Some endorse, others sceptical of scrapping Class 10 boards
As Human Resource Development Minister Kapil Sibal mulls over the idea of doing away with the "traumatic" Class 10 board exams, students, educators and parents gave mixed reactions. They are not sure whether the move would relieve stress or add pressure to Class 12 board exams. Surfers responsedelhi Updated: Jun 25, 2009 17:00 IST
As Human Resource Development Minister Kapil Sibal mulls over the idea of doing away with the "traumatic" Class 10 board exams, students, educators and parents gave mixed reactions. They are not sure whether the move would relieve stress or add pressure to Class 12 board exams.
The minister has said that the Class 10 board exam was not necessary as it laid undue pressure and traumatized students and parents.
"The choice of whether Class 10 boards should be scrapped... is something that school teachers and parents have to decide," Sibal told a news channel in New Delhi.
"There should be a method of assessment different from just sitting for a board exam, determining the percentages and then moving forward. There can be an alternative system and there are many such systems in the world. Percentile system is much better than the percentages," Sibal said.
The idea has garnered mixed response - while some fear that scrapping the Class 10 board exam would add pressure to performing well in class 12 exam, others hope that an alternative assessment system could replace the board exams altogether.
Geetali Tyagi, 15, a Class 10 student of Mother's International, told IANS, "I don't find the current board exams taxing, but yes it can get a bit stressful. If the new system doesn't compromise on the academic standards and relieves us of mugging up stuff, it would be helpful."

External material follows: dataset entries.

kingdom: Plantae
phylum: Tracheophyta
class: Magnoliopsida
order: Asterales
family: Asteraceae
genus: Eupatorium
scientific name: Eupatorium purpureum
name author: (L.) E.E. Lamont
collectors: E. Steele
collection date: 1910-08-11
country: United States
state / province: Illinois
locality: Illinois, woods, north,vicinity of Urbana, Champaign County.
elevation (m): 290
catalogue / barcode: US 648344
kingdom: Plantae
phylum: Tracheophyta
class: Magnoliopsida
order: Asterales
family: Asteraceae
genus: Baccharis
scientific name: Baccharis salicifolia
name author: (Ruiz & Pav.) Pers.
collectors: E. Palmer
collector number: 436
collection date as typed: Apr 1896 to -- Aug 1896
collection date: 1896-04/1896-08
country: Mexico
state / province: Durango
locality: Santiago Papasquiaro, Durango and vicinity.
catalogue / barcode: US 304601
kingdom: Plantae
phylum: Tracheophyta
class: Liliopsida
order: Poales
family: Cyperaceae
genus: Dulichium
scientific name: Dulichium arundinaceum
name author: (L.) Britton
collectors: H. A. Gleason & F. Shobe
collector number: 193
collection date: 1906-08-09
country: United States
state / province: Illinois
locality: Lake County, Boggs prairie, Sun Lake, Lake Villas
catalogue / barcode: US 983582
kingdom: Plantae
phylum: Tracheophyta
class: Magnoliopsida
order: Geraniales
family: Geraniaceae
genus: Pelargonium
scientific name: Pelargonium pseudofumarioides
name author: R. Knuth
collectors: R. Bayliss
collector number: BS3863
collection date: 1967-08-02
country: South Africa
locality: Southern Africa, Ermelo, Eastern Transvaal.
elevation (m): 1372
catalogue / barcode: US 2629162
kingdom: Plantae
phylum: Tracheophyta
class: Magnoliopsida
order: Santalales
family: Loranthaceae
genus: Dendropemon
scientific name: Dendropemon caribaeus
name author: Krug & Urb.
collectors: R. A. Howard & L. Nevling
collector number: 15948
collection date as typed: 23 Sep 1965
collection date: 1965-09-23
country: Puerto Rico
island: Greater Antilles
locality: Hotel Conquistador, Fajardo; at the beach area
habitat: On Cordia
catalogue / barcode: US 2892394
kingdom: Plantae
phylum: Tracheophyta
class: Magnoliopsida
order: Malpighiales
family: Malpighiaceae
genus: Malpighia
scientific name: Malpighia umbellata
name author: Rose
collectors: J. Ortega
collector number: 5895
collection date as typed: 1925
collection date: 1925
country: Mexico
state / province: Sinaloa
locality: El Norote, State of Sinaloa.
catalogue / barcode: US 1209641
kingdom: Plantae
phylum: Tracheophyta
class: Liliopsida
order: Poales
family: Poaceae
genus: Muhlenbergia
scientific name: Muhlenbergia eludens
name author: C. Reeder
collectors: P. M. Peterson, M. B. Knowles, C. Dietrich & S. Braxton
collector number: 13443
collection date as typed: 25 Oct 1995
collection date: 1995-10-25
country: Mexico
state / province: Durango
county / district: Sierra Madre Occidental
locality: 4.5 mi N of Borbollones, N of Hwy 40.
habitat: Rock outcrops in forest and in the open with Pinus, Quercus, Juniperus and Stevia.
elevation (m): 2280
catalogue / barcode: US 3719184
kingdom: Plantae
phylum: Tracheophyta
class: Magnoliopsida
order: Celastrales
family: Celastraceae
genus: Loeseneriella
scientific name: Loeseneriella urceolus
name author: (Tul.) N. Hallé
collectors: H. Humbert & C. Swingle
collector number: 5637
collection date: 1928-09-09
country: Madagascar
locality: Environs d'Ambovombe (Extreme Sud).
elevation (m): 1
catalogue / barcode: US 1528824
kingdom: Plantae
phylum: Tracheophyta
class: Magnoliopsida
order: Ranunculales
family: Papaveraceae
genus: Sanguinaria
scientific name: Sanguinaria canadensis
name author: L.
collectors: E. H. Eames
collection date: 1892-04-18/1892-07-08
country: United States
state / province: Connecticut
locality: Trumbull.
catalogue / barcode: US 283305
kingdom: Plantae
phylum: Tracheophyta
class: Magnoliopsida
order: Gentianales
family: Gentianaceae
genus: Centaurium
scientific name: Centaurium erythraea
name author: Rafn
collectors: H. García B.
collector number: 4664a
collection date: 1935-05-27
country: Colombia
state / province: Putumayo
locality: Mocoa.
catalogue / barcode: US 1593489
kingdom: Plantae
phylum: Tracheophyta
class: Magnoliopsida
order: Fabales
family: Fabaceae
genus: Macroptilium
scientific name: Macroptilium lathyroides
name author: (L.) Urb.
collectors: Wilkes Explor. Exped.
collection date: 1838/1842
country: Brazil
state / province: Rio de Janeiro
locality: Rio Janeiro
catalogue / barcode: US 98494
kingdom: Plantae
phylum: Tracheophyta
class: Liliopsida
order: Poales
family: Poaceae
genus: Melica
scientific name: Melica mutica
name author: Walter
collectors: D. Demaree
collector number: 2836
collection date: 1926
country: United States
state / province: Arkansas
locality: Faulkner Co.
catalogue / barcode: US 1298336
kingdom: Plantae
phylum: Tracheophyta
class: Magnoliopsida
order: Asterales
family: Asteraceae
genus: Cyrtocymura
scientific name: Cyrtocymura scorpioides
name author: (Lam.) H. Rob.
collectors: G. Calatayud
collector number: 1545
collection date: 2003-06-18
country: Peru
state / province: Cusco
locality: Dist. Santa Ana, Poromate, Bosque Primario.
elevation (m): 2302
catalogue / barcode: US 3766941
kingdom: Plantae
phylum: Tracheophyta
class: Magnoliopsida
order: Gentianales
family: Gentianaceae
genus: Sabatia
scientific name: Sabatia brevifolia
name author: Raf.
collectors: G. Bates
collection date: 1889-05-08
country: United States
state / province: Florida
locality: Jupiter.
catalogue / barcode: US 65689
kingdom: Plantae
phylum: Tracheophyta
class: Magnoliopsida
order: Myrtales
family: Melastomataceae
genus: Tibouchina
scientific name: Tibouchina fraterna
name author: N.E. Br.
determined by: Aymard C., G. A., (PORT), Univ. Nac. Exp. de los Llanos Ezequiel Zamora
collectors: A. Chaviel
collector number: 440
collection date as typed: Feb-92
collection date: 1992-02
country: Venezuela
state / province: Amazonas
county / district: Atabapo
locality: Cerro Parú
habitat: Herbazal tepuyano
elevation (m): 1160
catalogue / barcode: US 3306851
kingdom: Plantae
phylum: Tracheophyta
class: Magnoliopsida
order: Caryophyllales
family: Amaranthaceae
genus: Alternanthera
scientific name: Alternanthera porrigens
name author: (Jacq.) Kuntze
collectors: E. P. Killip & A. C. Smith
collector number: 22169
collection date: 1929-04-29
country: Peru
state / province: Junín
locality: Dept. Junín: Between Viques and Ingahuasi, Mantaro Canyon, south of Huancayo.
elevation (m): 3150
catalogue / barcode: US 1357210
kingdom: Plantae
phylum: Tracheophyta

But Amandeep Mohla, a Class 11 student of the Army Public School, said that exams are important.
"The Class 10 board exams should stay as it helps in selecting the stream of interest for Class 12. They also help in preparing and handling the Class 12 board exams whose results play an important role in career selection," he said.
Amandeep's father Sudeep, however, said the board exams should be abolished overall.
"Scrapping it in only in Class 10 will put extra pressure on the students. The Class 10 board exam acts as a precursor to Class 12 as students get accustomed to the process. Students appearing in Class 12 already have so much pressure as many are taking additional coaching for competitive exams," he said.
Another parent of a Class 10 student endorsed the plan to do away with Class 10 boards exam.
"Even a year before Class 10, students come under stress. Parents start putting too much pressure. Even if the 10th board is done away with, the students will be able to cope with the Class 12 exam, because they are more mature to realise the importance of studying," she said, declining to be named.
Some educators, meanwhile, held that the Class 10 board exams are crucial for students to decide their future subjects.
Dinakal Wilson, principal of Baldwin Boys High School in Bangalore, said, "The 10th board exam is important to assess the performance of students and then help decide the stream they get into in the following years. Even if the board is scrapped, an exam of mathematics and science is a must. That is my personal opinion."
RP Mallick, chairman of Federation of Public Schools, an association of 200 public schools of the capital, said, "I think exam is a must in Class 10 as it prepares student for the Class 12 board exam that plays an important role in career selection. Scrapping the board exams will also affect overall results and pass percentage of schools."
Others suggested an overhaul of the existing system in entirety.
Delhi Public School student counsellor Mamta Sharma told IANS, "I endorse Sibal's views. Education is more than just marks and grades. Exams should not be the sole deciding factor. This is the only country where there are such exams - in other places there is assessment over a period of time. Our students become used to mugging up and rote learning, but when it comes to application they lag behind."